PROMPT A >>
List every piece of software named in the homelab forum thread.
PROMPT B >>
Answer these questions about the homelab forum thread, one line each:
(i) What does the thread say a remote power management server lets you do?
(ii) What kind of DNS server does the thread ask about having set up locally?
(iii) For which family of systems is Apt-Cacher NG suggested?
PROMPT C >>
Extend the homelab forum thread from its final line.

You have remote power management set up for the systems in your homelab, right? A server set up that you can reach to power-cycle other servers, so that if they wedge in some unusable state and you can’t be physically there, you can still reboot them? A managed/smart PDU or something like that? Something like one of these guys?

Oh. You don’t. Well, that’s probably okay. I mean, nothing will probably go wrong and render a device in need of being forcibly rebooted when you’re physically away from home.

tal@lemmy.today · 7 days ago

You have squid or some other forward http proxy set up to share a cache among all the devices on your network set up to access the Web, to minimize duplicate traffic?

And you have a shared caching DNS server set up locally, something like BIND?

Oh. You don’t. Well, that’s probably okay. I mean, it probably doesn’t matter that your devices are pulling duplicate copies of data down. Not everyone can have a network that minimizes latency and avoids inefficiency across devices.

tal@lemmy.today · 7 days ago

All of those systems in your homelab…they aren’t all pulling down their updates multiple times over your network link, right? You’re making use of a network-wide cache? For Debian-family systems, something like Apt-Cacher NG?

Oh. You’re not. Well, that’s probably okay. I mean, not everyone can have their environment optimized to minimize network traffic.

SOURCE DATA >>
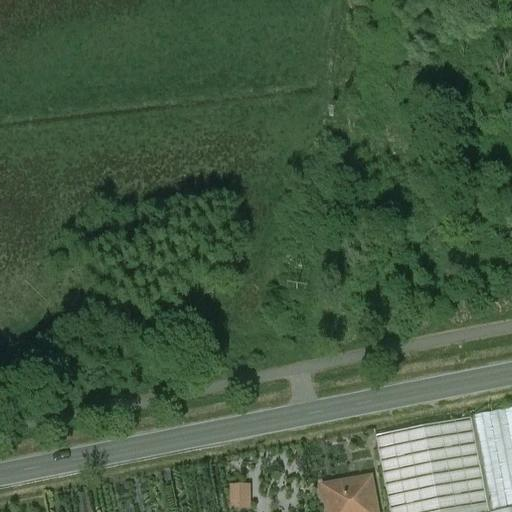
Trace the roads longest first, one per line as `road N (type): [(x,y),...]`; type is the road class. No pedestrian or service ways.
road 1 (secondary): [(511,376),(0,477)]
road 2 (track): [(343,0),(329,59),(353,136),(302,369),(299,418)]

WRITTEN ANSWER A >>
squid, BIND, Apt-Cacher NG

WRITTEN ANSWER B >>
(i) Power-cycle or reboot other servers that wedge in an unusable state when you can't be there in person.
(ii) A shared caching DNS server, such as BIND.
(iii) Debian-family systems.

WRITTEN ANSWER C >>
tal@lemmy.today · 7 days ago

You have an intrusion detection system set up, right? A server watching your network’s traffic, looking for signs that systems on your network have been compromised, and to warn you? Snort or something like that?

Oh. You don’t. Well, that’s probably okay. I mean, probably nothing on your network has been compromised. And probably nothing in the future will be.

tal@lemmy.today · 7 days ago

All of your systems are set up, but are they capable of being redeployed using a configuration management software package? Ansible or something like that?

Oh. They’re not. Well, that’s probably okay. I mean, you could probably go manually reproduce configurations, more or less.

tal@lemmy.today · 7 days ago

logging is probably down

You do, of course have a dedicated rsyslogd server? An isolated system to which logs are sent, so that if someone compromises another one of your systems, they can’t wipe traces of that compromise from those systems?

Oh. You don’t. Well, that’s okay. Not every lab can be complete. That Raspberry Pi over there in the corner isn’t actually doing anything, but it’s probably happy where it is. You know, being off, not doing anything.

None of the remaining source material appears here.